Zu erledigen:
• 1. Schreib die Zeilen der Datensätze unverändert ab. Fang bei der Zeile mit „determined by: Lockwood, T. E.“ an und hör nach der Zeile mit „state / province: Indiana“ auf.
• 2. Setz den Text über Diskriminierung im Kinderspielzeug nach seinem letzten Satz fort.

Textauszug:
******************************
Schneewittchen schmeißt die Zwerge raus

Wir haben so viel getan, um unsere Kinder zu schützen! Sie in Biobaumwolle gewickelt, ihnen die Haare mit Muttermilch gewaschen, den Fernseher abgeschafft und weißes Mehl zum Feind erklärt. Die Kinderzimmer sind mit Kalkfarben, Bienenwachs und Blütenstaub bemalt und die Spielzeuge, wenn es unbedingt Plastik sein muss, TÜV-geprüft und monatelang im Keller ausgedünstet. Alle Gefahren, vor allem die toxischen, haben wir mehr oder weniger im Griff, nur eine ist uns entgangen: die Diskriminierung, also Ausgrenzung, Sexismus, Rassismus und so weiter.

Es beginnt schon beim Teddy, der ist oft noch braun, nie rot oder grün. Dann die Püppchen, sie sind meist weiblich und heißen Cindy. Die Puppenstube ist selten rollstuhlgerecht, der Sandmann ist … ein Mann und Herr Fuchs und Frau Elster müssten eigentlich verboten werden. Bob der Baumeister, Lilly Fee und der kleine Maulwurf sind überhaupt nicht mit der Zeit gegangen. Sie sind weder bi noch trans oder wenigstens schwul. Obwohl, was der Maulwurf so in seinem Bau treibt, weiß keiner genau. Auf jeden Fall wird heute mehr erwartet, als überholte Rollenbilder zu bedienen.
******************************
Vorliegende Datensätze:
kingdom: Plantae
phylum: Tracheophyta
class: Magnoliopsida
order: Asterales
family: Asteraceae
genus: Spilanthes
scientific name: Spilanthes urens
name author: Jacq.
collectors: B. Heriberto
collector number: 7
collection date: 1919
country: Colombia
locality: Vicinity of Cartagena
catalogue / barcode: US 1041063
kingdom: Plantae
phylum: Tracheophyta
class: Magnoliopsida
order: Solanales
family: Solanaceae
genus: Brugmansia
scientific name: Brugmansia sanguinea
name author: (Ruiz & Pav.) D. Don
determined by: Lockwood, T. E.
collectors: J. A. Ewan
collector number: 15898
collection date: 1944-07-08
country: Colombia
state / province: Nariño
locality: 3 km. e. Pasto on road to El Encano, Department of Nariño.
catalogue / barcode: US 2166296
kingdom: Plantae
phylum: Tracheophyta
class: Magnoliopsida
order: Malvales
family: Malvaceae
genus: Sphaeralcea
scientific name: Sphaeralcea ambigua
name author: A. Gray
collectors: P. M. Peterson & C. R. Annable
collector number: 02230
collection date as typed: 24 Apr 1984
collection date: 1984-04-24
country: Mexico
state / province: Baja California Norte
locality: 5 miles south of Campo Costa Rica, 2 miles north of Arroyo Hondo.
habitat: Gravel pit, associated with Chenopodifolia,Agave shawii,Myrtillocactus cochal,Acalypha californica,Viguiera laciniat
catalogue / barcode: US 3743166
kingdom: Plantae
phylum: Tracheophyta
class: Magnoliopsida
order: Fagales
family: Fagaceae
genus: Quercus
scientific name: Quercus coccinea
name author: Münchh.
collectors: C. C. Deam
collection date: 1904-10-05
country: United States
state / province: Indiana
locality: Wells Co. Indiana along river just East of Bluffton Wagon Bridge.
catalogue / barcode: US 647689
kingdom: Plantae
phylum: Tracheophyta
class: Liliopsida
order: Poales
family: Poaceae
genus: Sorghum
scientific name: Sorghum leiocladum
******************************
Antworten:
• 1.
determined by: Lockwood, T. E.
collectors: J. A. Ewan
collector number: 15898
collection date: 1944-07-08
country: Colombia
state / province: Nariño
locality: 3 km. e. Pasto on road to El Encano, Department of Nariño.
catalogue / barcode: US 2166296
kingdom: Plantae
phylum: Tracheophyta
class: Magnoliopsida
order: Malvales
family: Malvaceae
genus: Sphaeralcea
scientific name: Sphaeralcea ambigua
name author: A. Gray
collectors: P. M. Peterson & C. R. Annable
collector number: 02230
collection date as typed: 24 Apr 1984
collection date: 1984-04-24
country: Mexico
state / province: Baja California Norte
locality: 5 miles south of Campo Costa Rica, 2 miles north of Arroyo Hondo.
habitat: Gravel pit, associated with Chenopodifolia,Agave shawii,Myrtillocactus cochal,Acalypha californica,Viguiera laciniat
catalogue / barcode: US 3743166
kingdom: Plantae
phylum: Tracheophyta
class: Magnoliopsida
order: Fagales
family: Fagaceae
genus: Quercus
scientific name: Quercus coccinea
name author: Münchh.
collectors: C. C. Deam
collection date: 1904-10-05
country: United States
state / province: Indiana

• 2.
Cartoon: MARIO LARS

Die Süßigkeitenindustrie hat das erkannt und endlich was getan. M&Ms, diese knackigen Schokolinsen, werden divers. Fast in allen Farben gibt es sie ja schon, aber das reicht nicht. Das M&M-Weibchen trägt jetzt Sneakers statt High-Heels und auch sonst sollen die M&M-Figuren »nuanciertere Persönlichkeiten« bekommen. So vielfältig wie unsere Gesellschaft sollen sie sein. Man wolle eine Welt schaffen, in der sich jeder zugehörig fühlt, heißt es seitens des Mutterkonzerns Mars. Das klingt doch gut. Nun können auch behinderte und gemischt-farbige Schokolinsen ohne Bedenken zum Kindergeburtstag verteilt werden.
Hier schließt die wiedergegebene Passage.